Working in a lab was exciting and exhilarating. Every triumph led us closer to understanding. Even the failures were intriguing as they helped direct and refine the way we approached the scientific problem. Research felt like a never-ending jigsaw puzzle (and I love puzzles so that was a perk) where I got to ask my own questions and help find original answers. Medical school was looking more and more like a not so-perfect fit for me.
Then came intro physics my sophomore year. With it, I fell down the proverbial rabbit hole into the strange world of quantum physics. I was enamored, so I added a physics major and wanted to understand dark matter and dark energy. Eventually my curiosity for biochemistry and physics led me to the emerging field of quantum biology.
As I think about the Goldwater Scholarship, it has – on one level – had a huge impact on my plans. Being a Scholar helped me get into a top-tier graduate school in biophysics and to be awarded an NSF GRFP Honorable Mention.
On another level, being a Scholar has had an impact on me. It helped me to distill and concentrate my disparate passions by challenging me to focus on my motivations. Though exhausting, the Goldwater application forced me to explain “me” to myself. Initially, I felt like the most uninteresting person in the world. There were many moments in life that have defined and shaped me, so how could I pick just one?
What I figured out while competing for the Goldwater Scholarship was the common denominator to all my inspirational memories. Finding it was hard because it was so mundane that I often forget that it started my entire higher-education journey. It was when my pediatrician told me that he too was dyslexic and that he had attended the same special school as me. Before then, I never thought that someone with dyslexia could go so far in life when reading a single sentence took so much effort. So, being a Goldwater Scholar has had a special impact because it reassures me that I belong in the research world.

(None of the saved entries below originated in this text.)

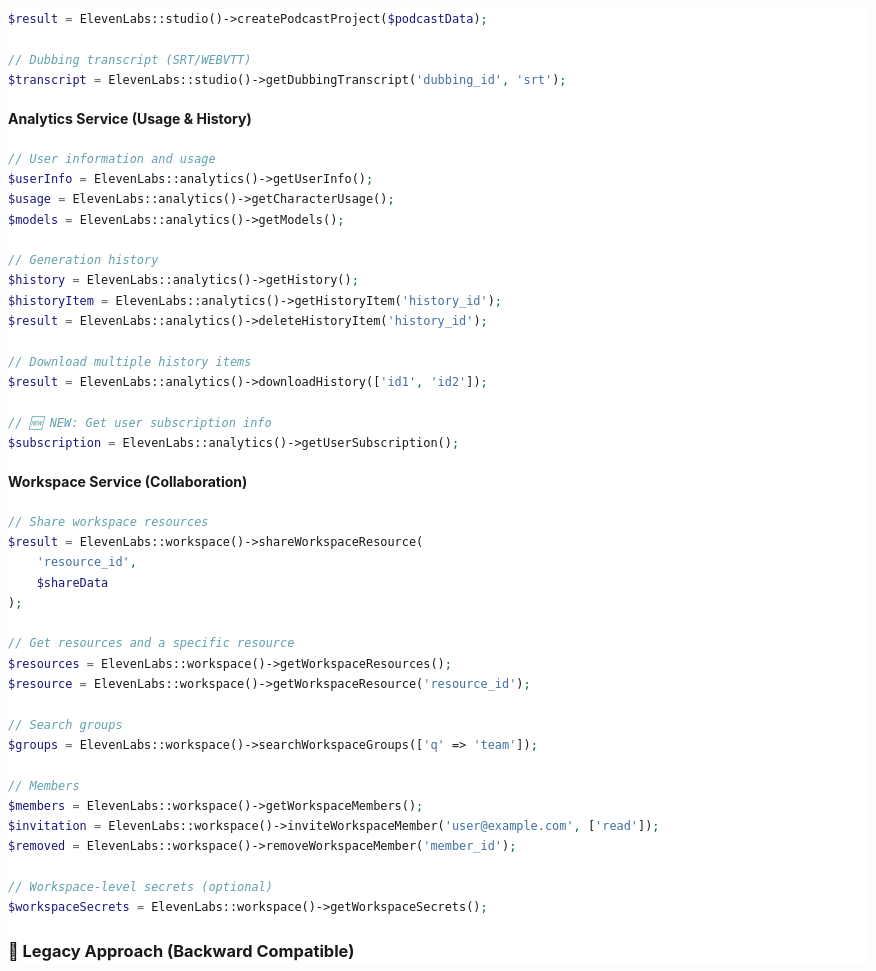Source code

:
 ```php
$result = ElevenLabs::studio()->createPodcastProject($podcastData);

// Dubbing transcript (SRT/WEBVTT)
$transcript = ElevenLabs::studio()->getDubbingTranscript('dubbing_id', 'srt');
```

#### Analytics Service (Usage & History)

```php
// User information and usage
$userInfo = ElevenLabs::analytics()->getUserInfo();
$usage = ElevenLabs::analytics()->getCharacterUsage();
$models = ElevenLabs::analytics()->getModels();

// Generation history
$history = ElevenLabs::analytics()->getHistory();
$historyItem = ElevenLabs::analytics()->getHistoryItem('history_id');
$result = ElevenLabs::analytics()->deleteHistoryItem('history_id');

// Download multiple history items
$result = ElevenLabs::analytics()->downloadHistory(['id1', 'id2']);

// 🆕 NEW: Get user subscription info
$subscription = ElevenLabs::analytics()->getUserSubscription();
```

#### Workspace Service (Collaboration)

```php
// Share workspace resources
$result = ElevenLabs::workspace()->shareWorkspaceResource(
    'resource_id',
    $shareData
);

// Get resources and a specific resource
$resources = ElevenLabs::workspace()->getWorkspaceResources();
$resource = ElevenLabs::workspace()->getWorkspaceResource('resource_id');

// Search groups
$groups = ElevenLabs::workspace()->searchWorkspaceGroups(['q' => 'team']);

// Members
$members = ElevenLabs::workspace()->getWorkspaceMembers();
$invitation = ElevenLabs::workspace()->inviteWorkspaceMember('user@example.com', ['read']);
$removed = ElevenLabs::workspace()->removeWorkspaceMember('member_id');

// Workspace-level secrets (optional)
$workspaceSecrets = ElevenLabs::workspace()->getWorkspaceSecrets();
```

### 🔄 Legacy Approach (Backward Compatible)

In May 2019, I graduated from Miami University with a B.S in biochemistry and a B.A in physics. I appreciate the many research opportunities Miami provided. I have worked in two labs during my time here. Professor Michael Kennedy introduced me to the world of research, but Professor Paul Urayama, another Goldwater Scholar, has inspired me to become a research professor. His passion for teaching and research makes him a model Scholar—one I hope to emulate one day. I am continuing my education as I pursue a PhD in biophysics at the University of California, Berkeley. I plan to focus my research on the area of quantum biology. I hope by analyzing photosystems, I can help find better, more efficient renewable energy sources. While my research will focus around alternative energy, I also plan to direct my time and efforts outside the lab towards mentoring. Mentors have drastically shaped my future. I want to encourage more students with disabilities to believe in themselves and to follow their passions.